“For they all made us afraid, saying, Their hands shall be weakened from the work, that it be not done. Now therefore, O God, strengthen my hands.” – Nehemiah 6:9
“So the wall was finished in the twenty and fifth day of the month Elul, in fifty and two days. And it came to pass, that when all our enemies heard thereof, and all the heathen that were about us saw these things, they were much cast down in their own eyes: for they perceived that this work was wrought of our God.” – Nehemiah 6:15-16
“Be of good courage, and he shall strengthen your heart, all ye that hope in the Lord.” – Psalm 31:24
Richard is an over-sized rubber chicken. My dear sister won him at a carnival game, named him “Richard”, and then lovingly bestowed him on my seven-year old, Joey. Of course, Joey was elated, and my sister gave me the kind of playful smirk that told me she knew just how thrilled I was to have Richard on board. Awkwardly long and just plain ugly, Richard is the cherry on top of the endless pile of clutter that is Joey’s room. And Joey has developed such an affection for him, that Richard will occasionally clutter other rooms, the backseat of my car, and the kitchen table as well.
My sister is loving every minute of it, and I’ve resigned myself to the fact that Richard isn’t going away anytime soon.
In Nehemiah 4, Jerusalem’s newly-appointed governor is facing violent opposition, and it isn’t going away anytime soon. After a divine appointment with the King of Persia (Nehemiah 2), Nehemiah has returned to the broken-down city of Jerusalem with God-given timber, title, and tenacity. His first mission: to rebuild the wall surrounding Jerusalem. It is a matter of national pride and, more urgently, national security (Nehemiah 2:10, 18-20).
But of course, naysayers abound. The Samaritan governor, Sanballat, and his Ammonite henchman, Tobiah, enjoy seeing Jerusalem vulnerable, defenseless, and beaten down, and they intend to keep it that way (Nehemiah 4:1-3). While Nehemiah sets to work, they try to set him up – over and over again. They rally the Jews’ enemies on every side, threatening to attack the builders (Verses 7-8). They use the Jewish nobles (who they had in their back pocket) to try to destroy the work from the inside (Nehemiah 3:5, 6:17-18). And when the wall nears completion, they attempt to lure Nehemiah away to an ambush point on the outskirts of the city. They even threaten to write slanderous letters to the King of Persia, naming Nehemiah as a traitor (Nehemiah 6:1-8).
Despite their constant bullying, Nehemiah will not be moved (Psalm 18:29, 27, 40:2, 55:22, 121:3). He is standing on God’s promises (I Thessalonians 5:24). God had already turned a king’s heart in his favor (Nehemiah 2, Proverbs 21:1), provided all the materials needed to repair the walls, and protected him all the way from Shushan to Jerusalem. These hope-wreckers never get a foot in the door with Nehemiah, and within 52 days, there’s nothing left to do but install the gates. The wall is completely rebuilt (Nehemiah 6:15-16).

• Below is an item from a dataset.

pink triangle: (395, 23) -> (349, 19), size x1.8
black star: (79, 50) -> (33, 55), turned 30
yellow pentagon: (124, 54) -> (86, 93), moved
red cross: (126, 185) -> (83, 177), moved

Although Nehemiah seemed outnumbered and the assault was constant, Nehemiah wielded the weapon of prayer to fend off those would-be hope-wreckers. He had prayed his way into this, and he would pray his way through it. As a result, Nehemiah displayed the kind of godly discernment that is only cultivated in a proactive prayer life (Psalm 116:1, Jeremiah 29:11-13, James 1:5, 5:16b). After months of prayer, he knew exactly how and when to petition the king. In Jerusalem, he turned words of fear and discouragement into intelligence and armed the builders (Nehemiah 4:12-13). And when Sanballat and Tobiah repeatedly requested a meeting with him, he knew better than to leave the wall for a face-to-face with these two hope-wreckers (Nehemiah 6:2, 12).
All too aware of the danger all around them, Nehemiah and the builders each worked with a sword at their side (Nehemiah 4:18). And if your hope is under constant attack, I would encourage you to do the same. When hope-wreckers come calling, when they try to beat you down where you stand with words of discouragement, when they try to lure you away from all that God has commanded you to build, when doubt and fear harass you night and day, keep building with your Sword (the Word of God) at your side (Psalm 119:81,114-116,147, 130:5, Joshua 1:8-9).
Stand on the promises. Fight the good fight of faith. And build your house on the Rock. Our God is awesome and able and faithful. Build your hope on nothing less.
If you are waiting on God and praying His promises for your situation, keep going! Don’t let anyone distract you, discourage you, or derail you. God is faithful. Hold on to your hope.